ACTION ITEM
Write out the records once more, exactly, and keep any image out.

DATASET START

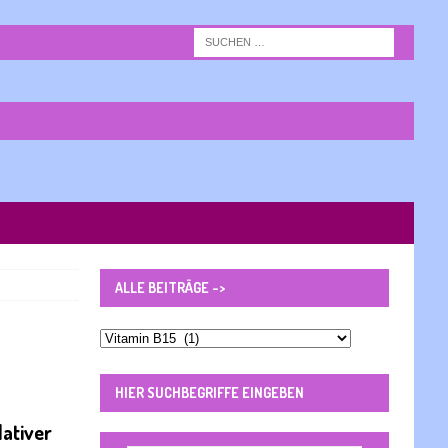
ALLE BEITRÄGE ->
Alle
Beiträge
-
HIER SUCHBEGRIFFE EINGEBEN
>
dativer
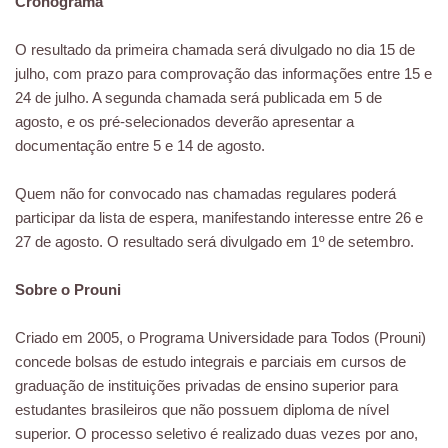
Cronograma
O resultado da primeira chamada será divulgado no dia 15 de
julho, com prazo para comprovação das informações entre 15 e
24 de julho. A segunda chamada será publicada em 5 de
agosto, e os pré-selecionados deverão apresentar a
documentação entre 5 e 14 de agosto.
Quem não for convocado nas chamadas regulares poderá
participar da lista de espera, manifestando interesse entre 26 e
27 de agosto. O resultado será divulgado em 1º de setembro.
Sobre o Prouni
Criado em 2005, o Programa Universidade para Todos (Prouni)
concede bolsas de estudo integrais e parciais em cursos de
graduação de instituições privadas de ensino superior para
estudantes brasileiros que não possuem diploma de nível
superior. O processo seletivo é realizado duas vezes por ano,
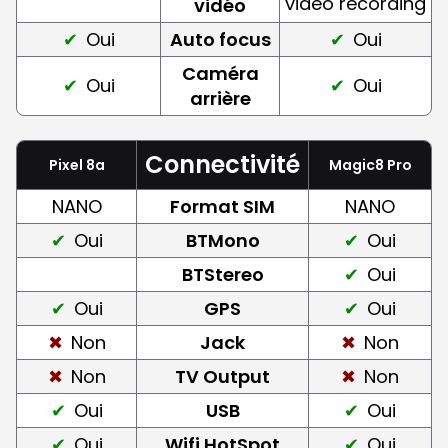
video recording
vidéo
Oui
Auto focus
Oui
Caméra
Oui
Oui
arrière
Connectivité
Pixel 8a
Magic8 Pro
NANO
Format SIM
NANO
Oui
BTMono
Oui
BTStereo
Oui
Oui
GPS
Oui
Non
Jack
Non
Non
TV Output
Non
Oui
USB
Oui
Oui
Wifi HotSpot
Oui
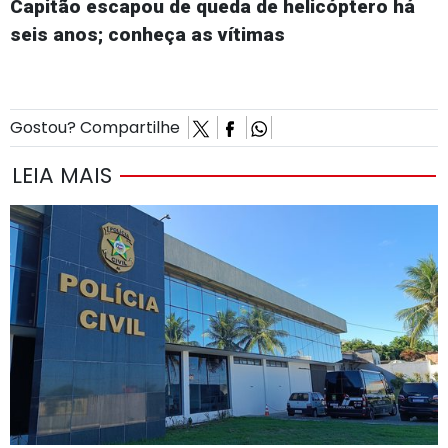
Capitão escapou de queda de helicóptero há
seis anos; conheça as vítimas
Gostou? Compartilhe
LEIA MAIS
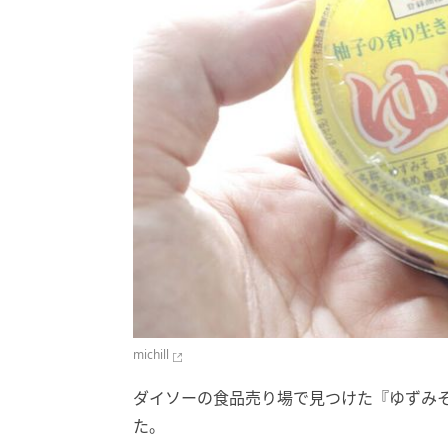
michill
ダイソーの食品売り場で見つけた『ゆずみ
た。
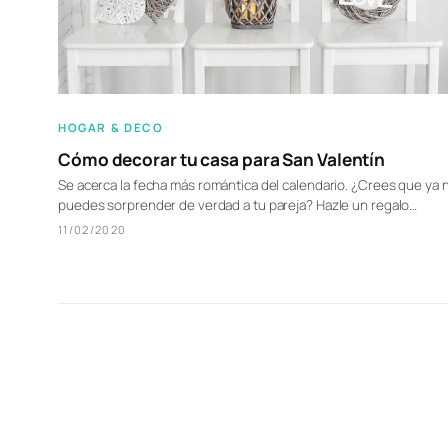
HOGAR & DECO
Cómo decorar tu casa para San Valentín
Se acerca la fecha más romántica del calendario. ¿Crees que ya 
puedes sorprender de verdad a tu pareja? Hazle un regalo…
11/02/2020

DATASET END

SOLUTION BELOW
ALLE BEITRÄGE ->
Alle
Beiträge
-
HIER SUCHBEGRIFFE EINGEBEN
>
dativer
Cronograma
O resultado da primeira chamada será divulgado no dia 15 de
julho, com prazo para comprovação das informações entre 15 e
24 de julho. A segunda chamada será publicada em 5 de
agosto, e os pré-selecionados deverão apresentar a
documentação entre 5 e 14 de agosto.
Quem não for convocado nas chamadas regulares poderá
participar da lista de espera, manifestando interesse entre 26 e
27 de agosto. O resultado será divulgado em 1º de setembro.
Sobre o Prouni
Criado em 2005, o Programa Universidade para Todos (Prouni)
concede bolsas de estudo integrais e parciais em cursos de
graduação de instituições privadas de ensino superior para
estudantes brasileiros que não possuem diploma de nível
superior. O processo seletivo é realizado duas vezes por ano,
video recording
vidéo
Oui
Auto focus
Oui
Caméra
Oui
Oui
arrière
Connectivité
Pixel 8a
Magic8 Pro
NANO
Format SIM
NANO
Oui
BTMono
Oui
BTStereo
Oui
Oui
GPS
Oui
Non
Jack
Non
Non
TV Output
Non
Oui
USB
Oui
Oui
Wifi HotSpot
Oui
Capitão escapou de queda de helicóptero há
seis anos; conheça as vítimas
Gostou? Compartilhe
LEIA MAIS
michill
ダイソーの食品売り場で見つけた『ゆずみ
た。
HOGAR & DECO
Cómo decorar tu casa para San Valentín
Se acerca la fecha más romántica del calendario. ¿Crees que ya 
puedes sorprender de verdad a tu pareja? Hazle un regalo…
11/02/2020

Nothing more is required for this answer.